**Task details:**
For this exercise, copy all the data exactly and include none of the pictures.

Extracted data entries
────────────────────────────────────────

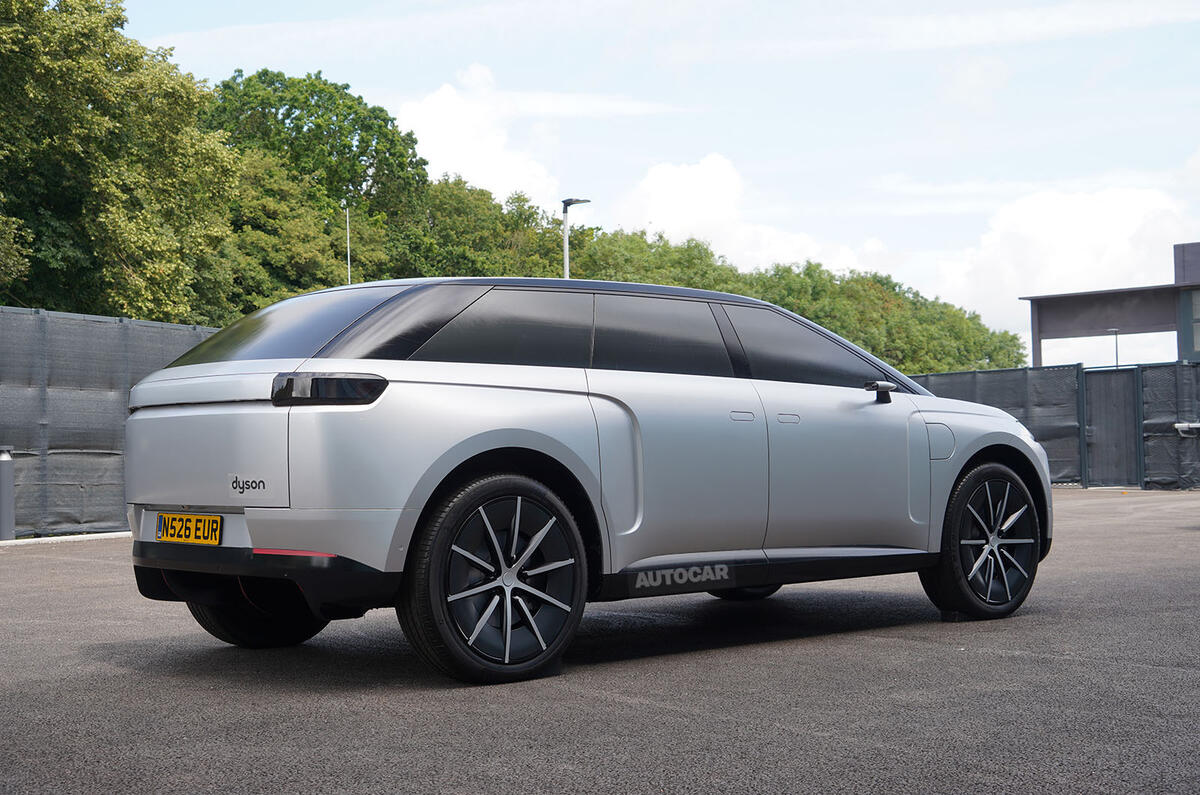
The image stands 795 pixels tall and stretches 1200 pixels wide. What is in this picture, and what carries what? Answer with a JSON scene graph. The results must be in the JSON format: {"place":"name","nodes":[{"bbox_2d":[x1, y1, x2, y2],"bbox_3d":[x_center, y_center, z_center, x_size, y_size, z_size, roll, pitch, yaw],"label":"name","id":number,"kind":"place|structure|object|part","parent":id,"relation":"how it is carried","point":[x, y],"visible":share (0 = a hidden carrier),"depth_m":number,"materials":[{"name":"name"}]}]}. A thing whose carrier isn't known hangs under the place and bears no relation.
{"place":"outdoors","nodes":[
{"label":"outdoors","id":0,"kind":"place"},
{"bbox_2d":[393,62,563,203],"label":"cloud","id":1,"kind":"structure","parent":0,"point":[456,154],"materials":[{"name":"white"}]},
{"bbox_2d":[0,489,1199,794],"label":"asphalt lot","id":2,"kind":"structure","parent":0,"point":[106,664],"materials":[{"name":"grey"}]},
{"bbox_2d":[0,446,14,540],"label":"bollard","id":3,"kind":"object","parent":2,"relation":"on","point":[5,460],"visible":1,"depth_m":13.97,"materials":[{"name":"grey metal"}]},
{"bbox_2d":[0,531,131,546],"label":"curb","id":4,"kind":"structure","parent":2,"relation":"on","point":[81,536],"depth_m":14.34,"materials":[{"name":"white concrete"}]},
{"bbox_2d":[0,307,221,537],"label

────────────────────────────────────────

**The completed task:**
The image stands 795 pixels tall and stretches 1200 pixels wide. What is in this picture, and what carries what? Answer with a JSON scene graph. The results must be in the JSON format: {"place":"name","nodes":[{"bbox_2d":[x1, y1, x2, y2],"bbox_3d":[x_center, y_center, z_center, x_size, y_size, z_size, roll, pitch, yaw],"label":"name","id":number,"kind":"place|structure|object|part","parent":id,"relation":"how it is carried","point":[x, y],"visible":share (0 = a hidden carrier),"depth_m":number,"materials":[{"name":"name"}]}]}. A thing whose carrier isn't known hangs under the place and bears no relation.
{"place":"outdoors","nodes":[
{"label":"outdoors","id":0,"kind":"place"},
{"bbox_2d":[393,62,563,203],"label":"cloud","id":1,"kind":"structure","parent":0,"point":[456,154],"materials":[{"name":"white"}]},
{"bbox_2d":[0,489,1199,794],"label":"asphalt lot","id":2,"kind":"structure","parent":0,"point":[106,664],"materials":[{"name":"grey"}]},
{"bbox_2d":[0,446,14,540],"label":"bollard","id":3,"kind":"object","parent":2,"relation":"on","point":[5,460],"visible":1,"depth_m":13.97,"materials":[{"name":"grey metal"}]},
{"bbox_2d":[0,531,131,546],"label":"curb","id":4,"kind":"structure","parent":2,"relation":"on","point":[81,536],"depth_m":14.34,"materials":[{"name":"white concrete"}]},
{"bbox_2d":[0,307,221,537],"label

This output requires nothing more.